Section 90.902(11) describes what will be necessary in such a certification or declaration from the records custodian:

(11) An original or a duplicate of evidence that would be admissible under s. 90.803(6), which is maintained in a foreign country or domestic location and is accompanied by a certification or declaration from the custodian of the record or another qualified person certifying or declaring that the record:

(a) Was made at or near the time of the occurrence of the matter set forth by, or from information transmitted by, a person having knowledge of those matters;

(b) Was kept in the course of the regularly conducted activity;

(c) Was made as a regular practice in the course of the regularly conducted activity, provided that falsely making such a certification or declaration would subject the maker to criminal penalty under the laws of the foreign or domestic location in which the certification or declaration was signed.

 

(Emphasis added).

Under the new rules is that you will know long before trial that your documentary evidence will be admissible, and you will not have to worry about whether the records custodian shows up in the right courtroom.  The best part of the new set of rules is that there is a provision for shifting the burden to the other party to object to the admissibility of such evidence before trial.  The lack of such an objection will constitute a waiver.

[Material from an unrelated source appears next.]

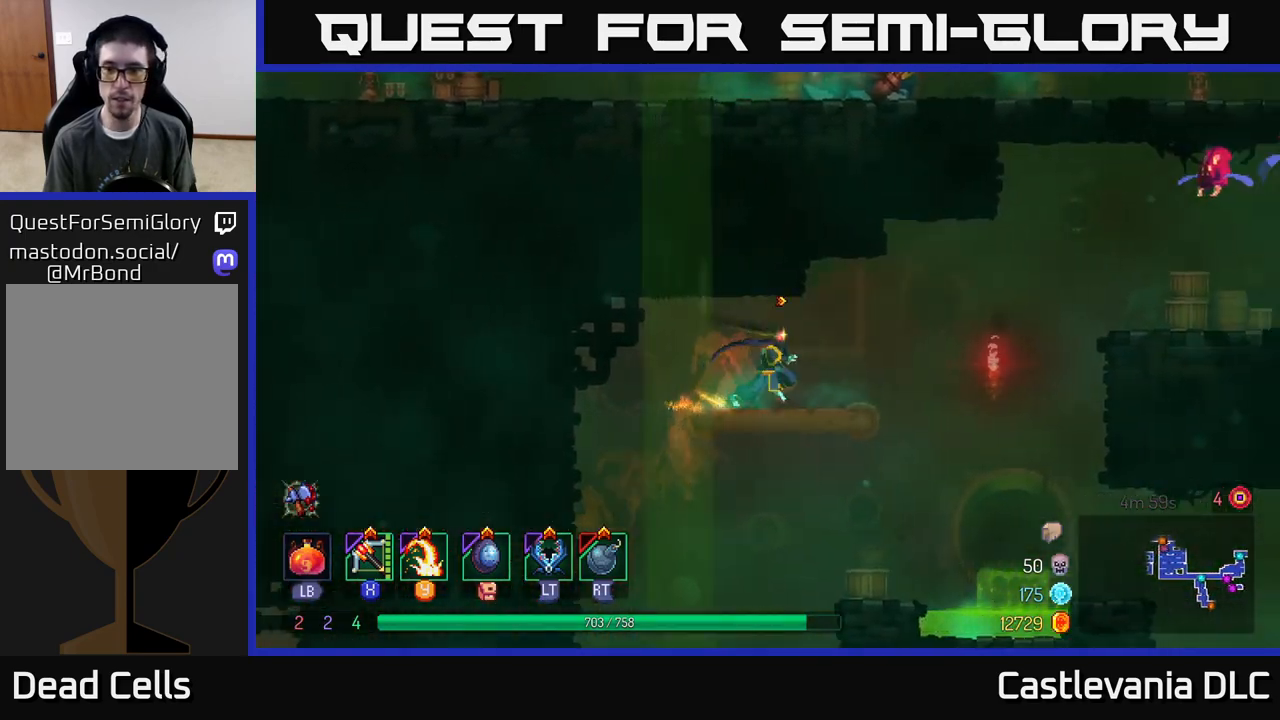
{"buttons": ["A"], "left_stick": "right", "right_stick": "center", "events": [[250, "A", "down"], [367, "A", "up"], [500, "A", "down"]]}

Section 90.803(6)(c) describes the process of notifying the opposing side of your intent to introduce evidence authenticated by such a certification or declaration as follows:

(c) A party intending to offer evidence under paragraph (a) by means of a certification or declaration shall serve reasonable written notice of that intention upon every other party and shall make the evidence available for inspection sufficiently in advance of its offer in evidence to provide to any other party a fair opportunity to challenge the admissibility of the evidence.  If the evidence is maintained in a foreign country, the party intending to offer the evidence must provide written notice of that intention at the arraignment or as soon after the arraignment as is practicable or, in a civil case, 60 days before the trial.  A motion opposing the admissibility of such evidence must be made by the opposing party and determined by the court before trial.  A party’s failure to file such a motion before trial constitutes a waiver of objection to the evidence, but the court for good cause shown may grant relief from the waiver.

(Emphasis added).

It would be a good idea to develop a form certification to provide to non-parties you serve with subpoenas duces tecum, so that the records custodians provide the signed certifications when you get copies of the documents initially.  That will be easier than going back to the doctor’s office or other source of evidence later on and asking the records custodian to sign a certificate concerning documents which have long since left their offices.  Use this “TIP” in your next trial and get a great verdict!

CONCLUSION

          Some things get easier in trial practice, after all.  Put this one in your trial notebook and start spending more time working on the more significant aspects of proving your case to the jury.  Above all, whether things are going smoothly for you or the defense insists on continuing to make things as difficult as possible,

Keep Tryin’!

Roy #2



            1 © 2005 by Roy D. Wasson. This Trial Law TIP and all others by the author are copyrighted and intended for the private use only of paid subscribers to the Trial Lawyers E-Mail List.